=== Section Start ===
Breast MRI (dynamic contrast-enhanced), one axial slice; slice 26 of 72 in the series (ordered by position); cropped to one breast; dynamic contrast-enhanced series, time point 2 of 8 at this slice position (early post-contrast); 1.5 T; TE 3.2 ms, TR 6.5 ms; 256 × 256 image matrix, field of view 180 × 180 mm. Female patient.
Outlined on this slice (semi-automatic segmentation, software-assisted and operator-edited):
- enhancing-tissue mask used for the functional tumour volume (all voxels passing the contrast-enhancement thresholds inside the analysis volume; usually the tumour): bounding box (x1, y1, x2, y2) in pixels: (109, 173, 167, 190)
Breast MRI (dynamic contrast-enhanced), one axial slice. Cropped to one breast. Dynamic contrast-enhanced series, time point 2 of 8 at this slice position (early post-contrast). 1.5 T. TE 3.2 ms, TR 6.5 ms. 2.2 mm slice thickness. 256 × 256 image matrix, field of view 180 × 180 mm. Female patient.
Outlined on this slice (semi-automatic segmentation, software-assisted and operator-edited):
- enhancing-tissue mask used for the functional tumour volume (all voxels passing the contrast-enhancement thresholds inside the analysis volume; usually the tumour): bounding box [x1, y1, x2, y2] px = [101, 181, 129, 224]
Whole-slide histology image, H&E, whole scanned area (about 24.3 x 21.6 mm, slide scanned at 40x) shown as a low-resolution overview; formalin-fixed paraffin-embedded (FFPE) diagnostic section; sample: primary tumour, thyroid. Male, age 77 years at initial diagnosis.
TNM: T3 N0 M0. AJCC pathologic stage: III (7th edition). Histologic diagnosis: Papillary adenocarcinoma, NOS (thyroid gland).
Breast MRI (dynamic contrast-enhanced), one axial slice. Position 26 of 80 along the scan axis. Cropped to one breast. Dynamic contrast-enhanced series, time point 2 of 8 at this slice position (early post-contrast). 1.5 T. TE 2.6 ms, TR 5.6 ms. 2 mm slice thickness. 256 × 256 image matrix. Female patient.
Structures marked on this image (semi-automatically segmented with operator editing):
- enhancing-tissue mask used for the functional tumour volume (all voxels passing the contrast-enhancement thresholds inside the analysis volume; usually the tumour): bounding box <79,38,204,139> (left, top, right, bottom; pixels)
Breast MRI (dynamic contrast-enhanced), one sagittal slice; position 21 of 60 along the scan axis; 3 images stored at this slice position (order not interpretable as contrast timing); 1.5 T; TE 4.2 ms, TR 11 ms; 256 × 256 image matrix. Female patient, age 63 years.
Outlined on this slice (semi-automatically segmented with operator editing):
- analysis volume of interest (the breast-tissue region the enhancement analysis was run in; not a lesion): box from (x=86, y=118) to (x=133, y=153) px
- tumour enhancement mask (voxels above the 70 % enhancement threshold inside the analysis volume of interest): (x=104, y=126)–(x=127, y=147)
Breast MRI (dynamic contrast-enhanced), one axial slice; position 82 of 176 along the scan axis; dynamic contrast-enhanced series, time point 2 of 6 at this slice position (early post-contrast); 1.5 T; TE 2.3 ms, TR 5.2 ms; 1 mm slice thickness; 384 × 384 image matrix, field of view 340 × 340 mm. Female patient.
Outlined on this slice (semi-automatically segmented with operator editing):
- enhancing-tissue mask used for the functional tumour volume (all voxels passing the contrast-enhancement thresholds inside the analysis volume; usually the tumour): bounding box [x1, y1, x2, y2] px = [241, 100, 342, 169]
=== Section End ===
- TASK BRIEF -
Search the listing above for the string "diagnosis" and copy each line that has it.

- EXERCISE SOLUTION -
Whole-slide histology image, H&E, whole scanned area (about 24.3 x 21.6 mm, slide scanned at 40x) shown as a low-resolution overview; formalin-fixed paraffin-embedded (FFPE) diagnostic section; sample: primary tumour, thyroid. Male, age 77 years at initial diagnosis.
TNM: T3 N0 M0. AJCC pathologic stage: III (7th edition). Histologic diagnosis: Papillary adenocarcinoma, NOS (thyroid gland).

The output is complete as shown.